HedgehogsDontBite Tue 25-Nov-14 09:03:44

This kind of thing happens all to often to children on the spectrum and shows a monumental lack of understanding of ASD. Asking someone with executive function deficit to 'write about their day out' is like asking someone in a wheelchair to take part in the sack race and then punishing them for not doing at least a couple of jumps. I have ASD and being given open ended questions like that makes me cry. All the information starts tumbling around in my head and I can't seperate or process them. At 5 he will have no established structure to 'hang' his thoughts on. Then he gets punished because he's drowning in his own thoughts. Poor little guy.

ChoochiWoo Tue 25-Nov-14 10:27:12

Amazing post hedgehog, really hit the nail on the head!...even when tidying up toys I have to give him a "pick up 10 or pick up the lego...type instruction" "help me tidy up is too open ended and just leads to stress and frustration. I do wonder how much is understood.

HedgehogsDontBite Tue 25-Nov-14 10:42:42

My DD also has ASD and she still gets questions and a list of things to think about to help her sort her thoughts and express them when doing this kind of writing as her 'reasonable adjustment'. She's 21 and doing an English degree.

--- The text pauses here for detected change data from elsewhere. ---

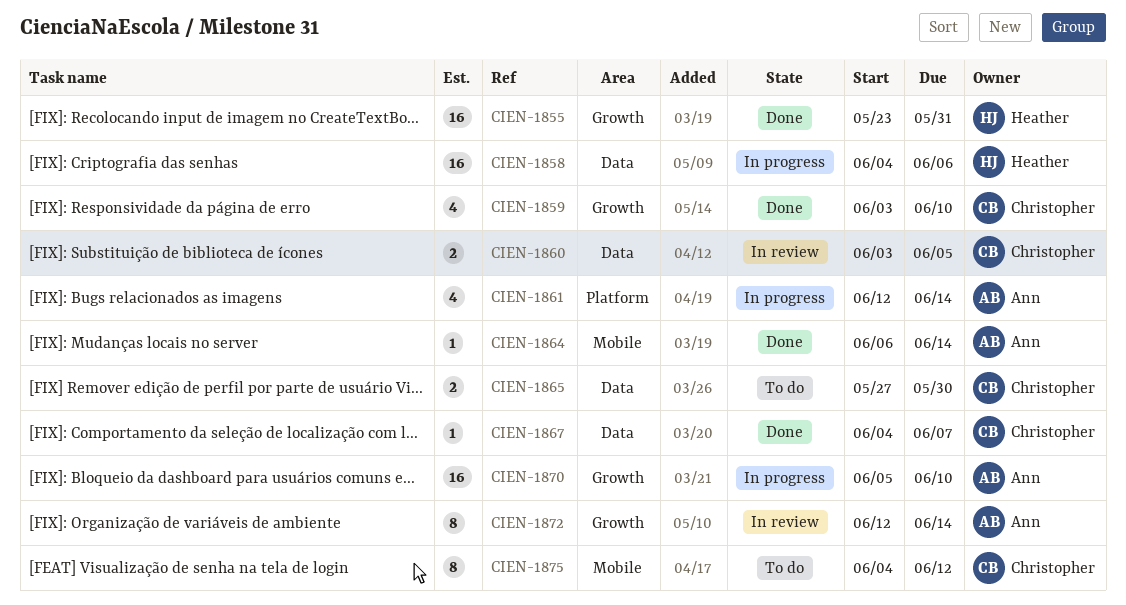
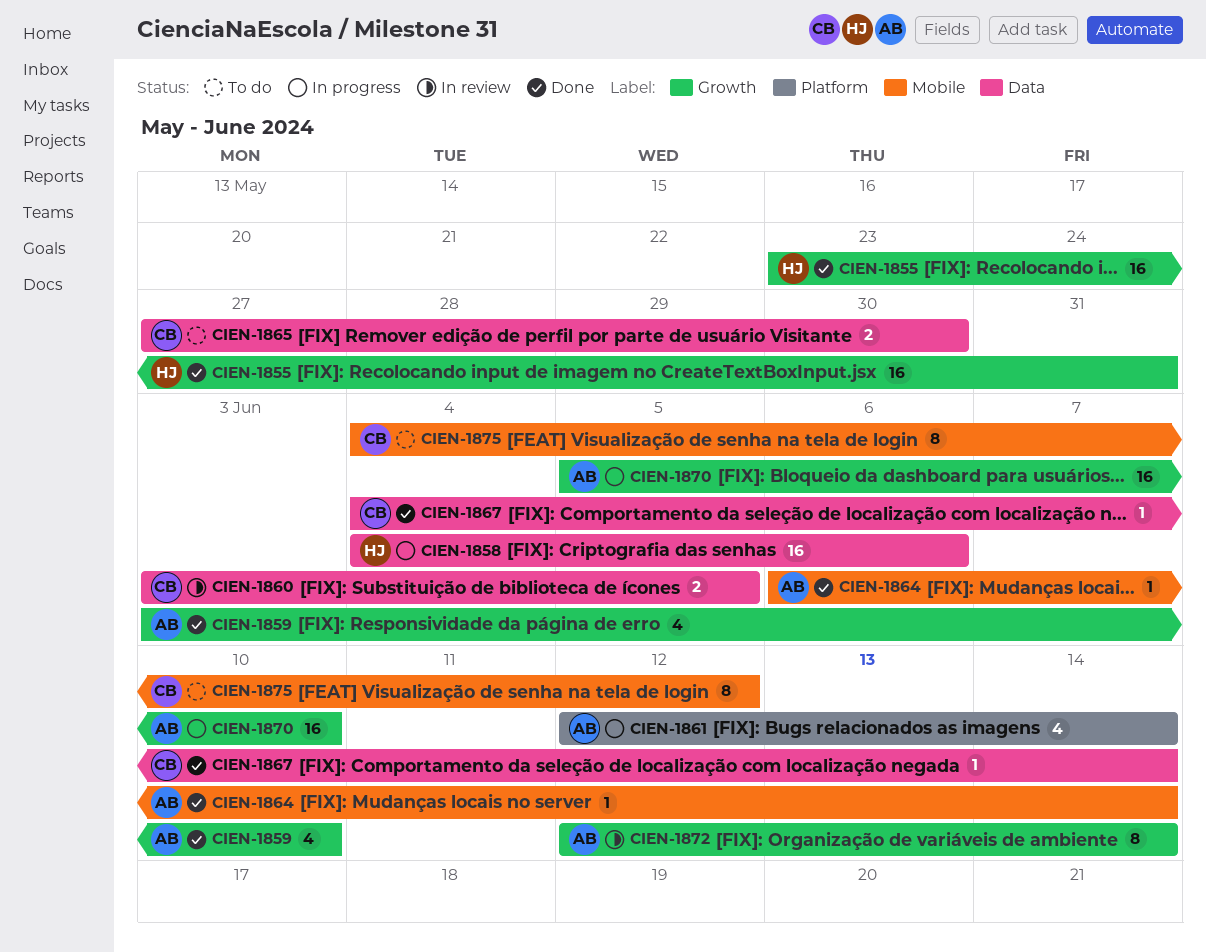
CIEN-1859, owner: Christopher -> Ann
CIEN-1867, due: Jun 7 -> Jun 14

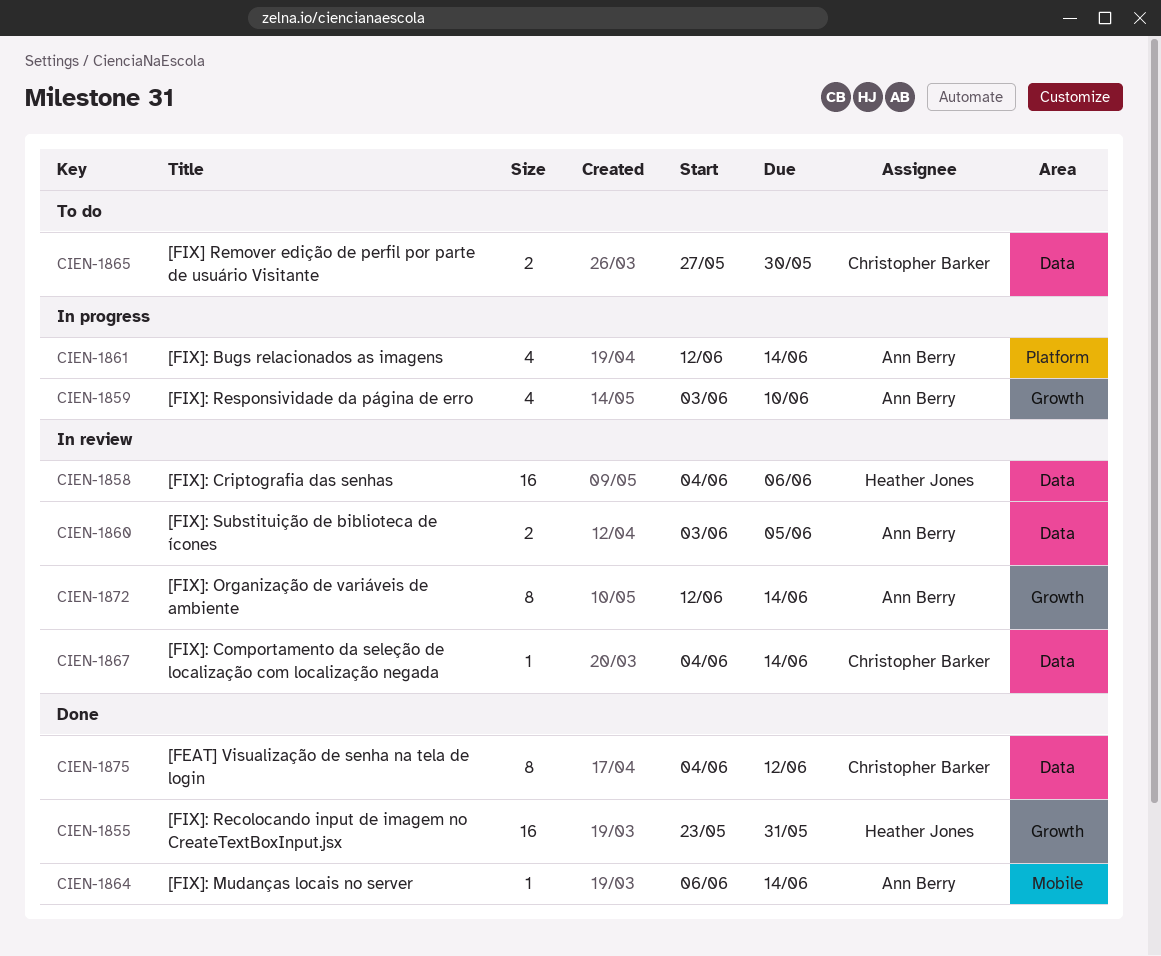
CIEN-1858, status: In progress -> In review
CIEN-1859, status: Done -> In progress
CIEN-1860, owner: Christopher Barker -> Ann Berry
CIEN-1867, status: Done -> In review
CIEN-1870: present -> none
CIEN-1875, status: To do -> Done
CIEN-1875, label: Mobile -> Data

ChoochiWoo Tue 25-Nov-14 10:50:58

Thats really good it must help her a lot,

PlumpingUpPartridge Tue 25-Nov-14 10:53:01

I think I'd have a word with the teacher about specific instructions and how they can really help. Hopefully she just didn't realise.

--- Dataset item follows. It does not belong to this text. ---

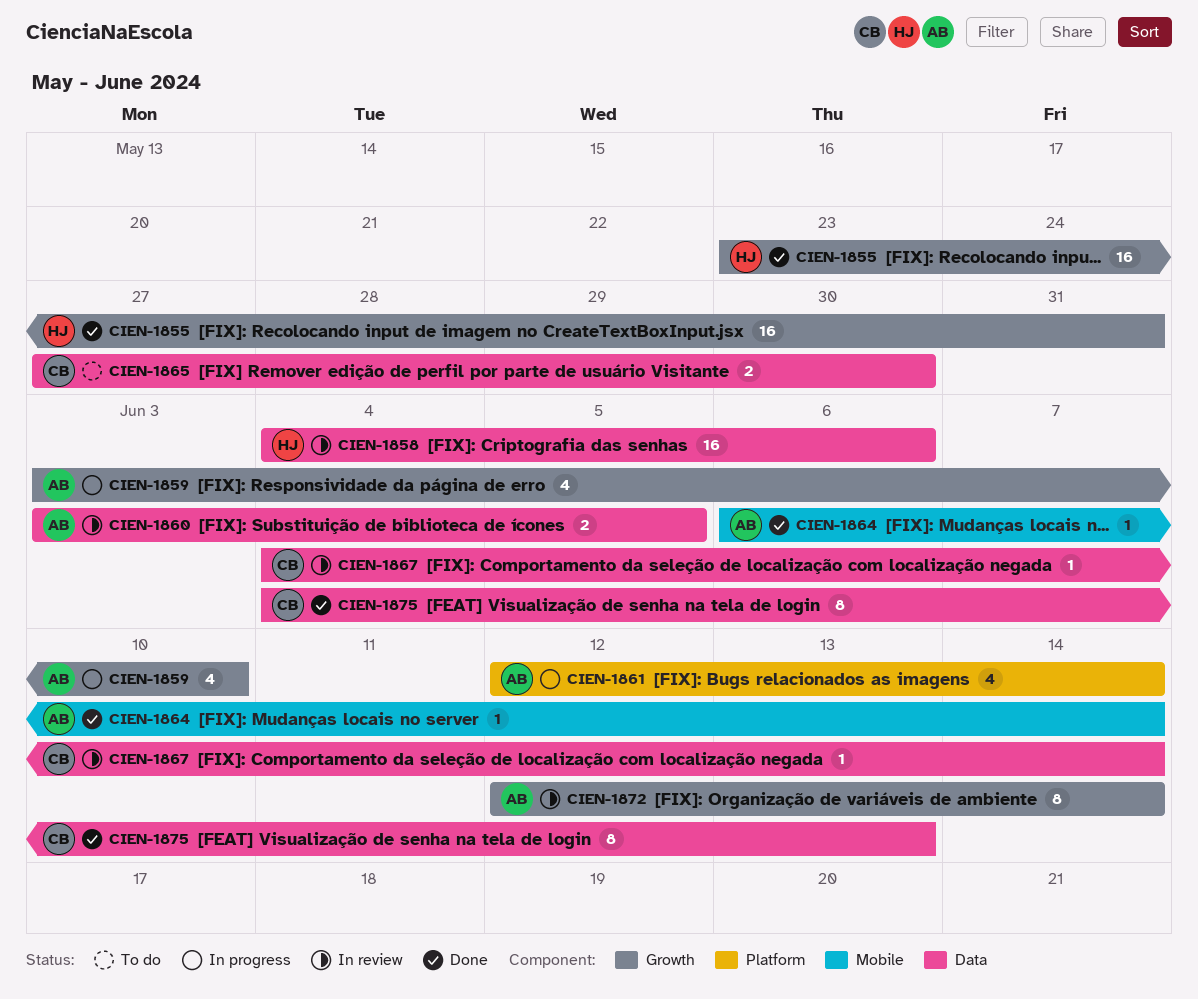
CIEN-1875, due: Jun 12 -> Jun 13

As an aside, I've taken to being quite precise with DS1. He doesn't have autism AFAIK, but it's in our family and I have a few traits myself. Instead of roaring 'Put your toys AWAY!' I say 'Please put your toys, which are on the floor, into the wooden toy box.' Or for 'STOP THROWING YOUR TOYS ON THE FLOOR' I try to use 'Please put your toys down on the floor GENTLY, like this <demonstrates>.' It may be my imagination, but he does seem more compliant when I am very specific. I'd think that instructions delivered in such a style would be fine for all students, not just your DS.

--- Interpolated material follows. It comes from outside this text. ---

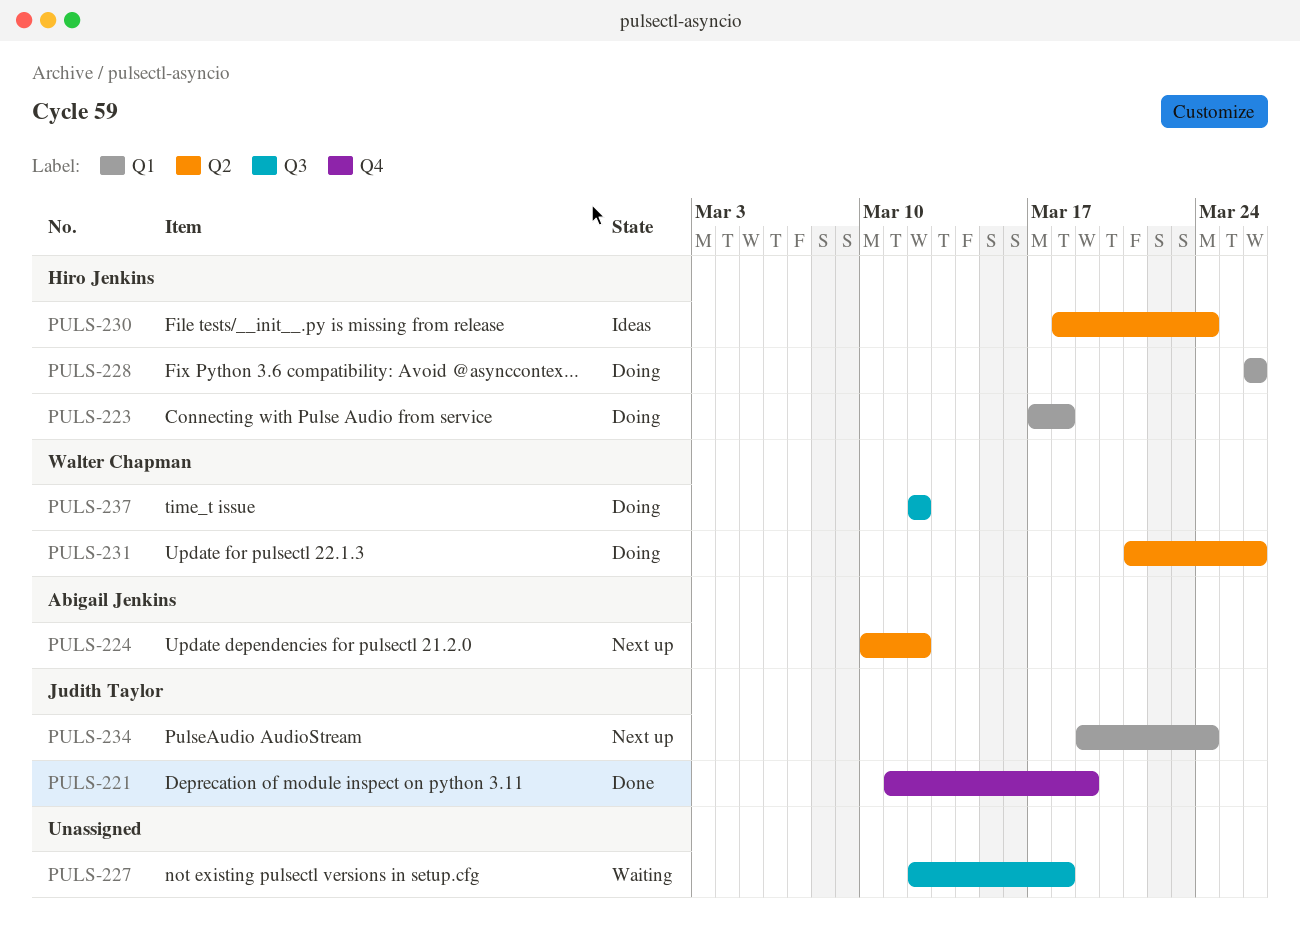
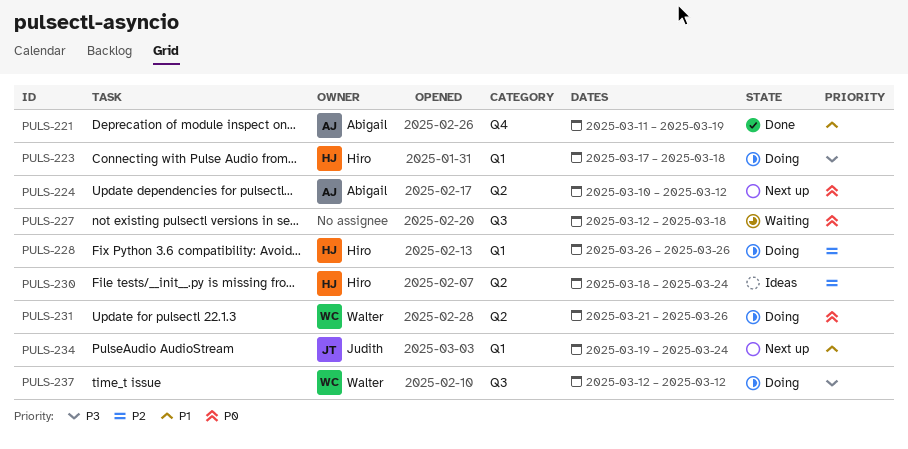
PULS-221, owner: Judith Taylor -> Abigail Jenkins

CrohnicallyAnxious Tue 25-Nov-14 12:19:37

Thanks for that hedgehog I hadn't really thought about the reasons behind it, but the student I referred to earlier definitely responds better to closed questions and precise commands. So part of the 'appropriate help' he gets is one-to-one time and attention to help organise his thoughts- we will ask him a closed question, help him form his answer into a coherent sentence, then help him to record the sentence.

littlemisssunshine so what would you recommend doing instead? There may well be a sensory reason behind his refusal- in which case allowing him to use his chill out corner during lesson time then revisit the work during playtime when the classroom is quiet is actually helpful rather than a punishment.